ADR-0101superseded

Langfuse as an LLM-Only Observability Plane

Context

We need deeper observability for LLM usage only (prompt/input-output traces, model latency, token/cost usage, eval workflow), without replacing existing joelclaw observability.

Current state:

  • Canonical system observability already exists via ADR-0087 (otel_events in Typesense + Convex/UI/CLI surfaces).
  • joelclaw runtime is event-first (Inngest + gateway + OTEL events), not APM-first.
  • Most LLM calls are made through pi subprocesses in CLI and worker code, with one direct Anthropic HTTP call in transcript-process.ts.
  • Current cluster capacity is a single node (4 CPU, ~8 GiB RAM) with running workloads (inngest, worker, redis, typesense, pds, livekit).

The question is not “replace observability,” but “add a dedicated LLM observability plane with strict boundaries.”

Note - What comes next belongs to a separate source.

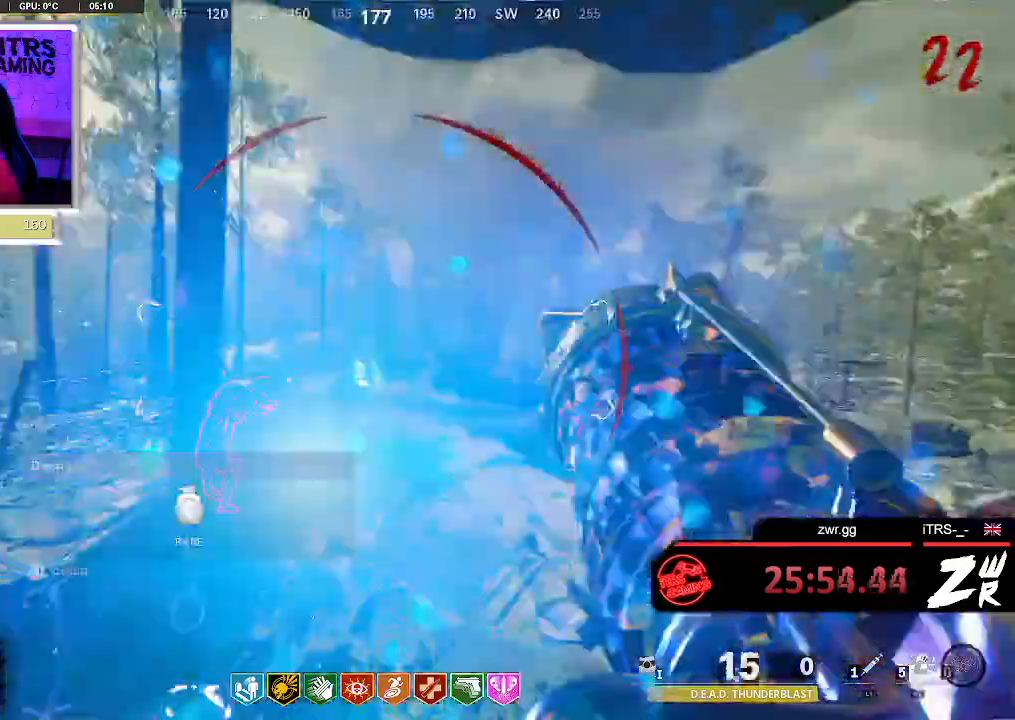
{"dt_ms": 500, "buttons": [], "left_stick": "up", "right_stick": "center", "button_events": [[333, "R2", "up"]]}
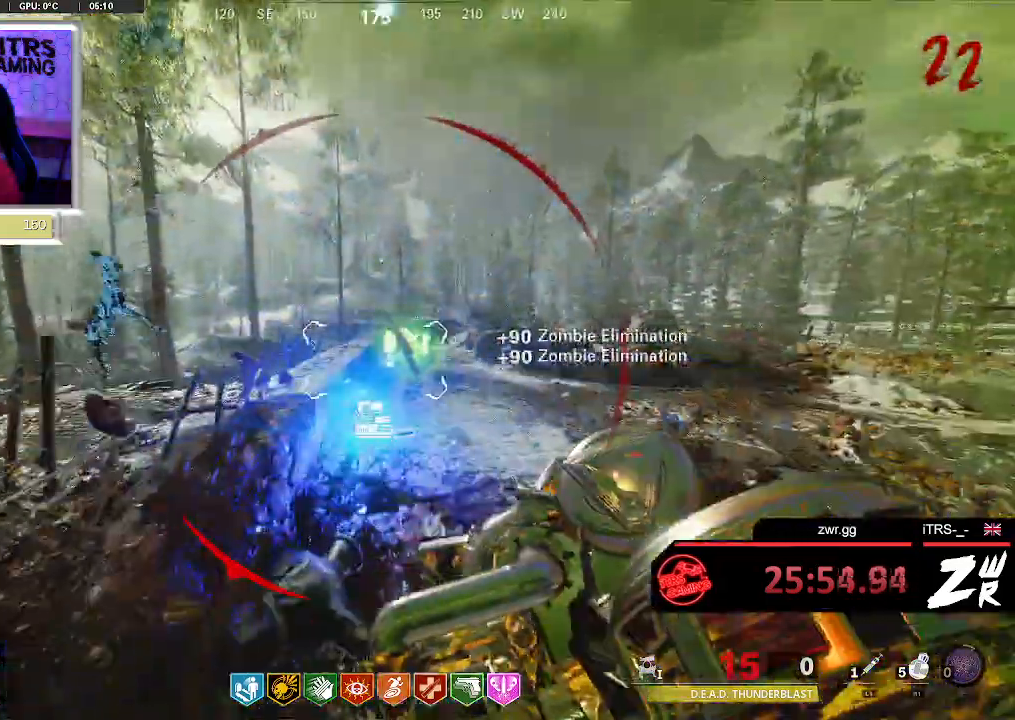
{"dt_ms": 500, "buttons": [], "left_stick": "up", "right_stick": "center", "button_events": []}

Research Summary (top-to-bottom)

1) Langfuse self-host architecture is production-grade but infra-heavy

Langfuse v3 self-host requires:

  • langfuse-web
  • langfuse-worker
  • Postgres (OLTP)
  • ClickHouse (OLAP, mandatory)
  • Redis/Valkey (queue + cache)
  • S3/blob store (event/object persistence)

Key requirement details:

  • ClickHouse is mandatory (no Postgres-only mode in v3).
  • Redis queue behavior expects maxmemory-policy noeviction.
  • For OTEL ingest, Langfuse supports HTTP/protobuf endpoint (/api/public/otel), not gRPC.
  • Health endpoints exist for web and worker (/api/public/health, /api/public/ready, /api/health).

2) Minimum published sizing is above our current node footprint

Langfuse minimum guidance (self-host scaling docs) is roughly:

  • Web: 2 CPU / 4 GiB
  • Worker: 2 CPU / 4 GiB
  • Postgres: 2 CPU / 4 GiB
  • Redis: 1 CPU / 1.5 GiB
  • ClickHouse: 2 CPU / 8 GiB
  • Blob store: managed S3 or MinIO

This exceeds current control-plane capacity if co-located with existing joelclaw services.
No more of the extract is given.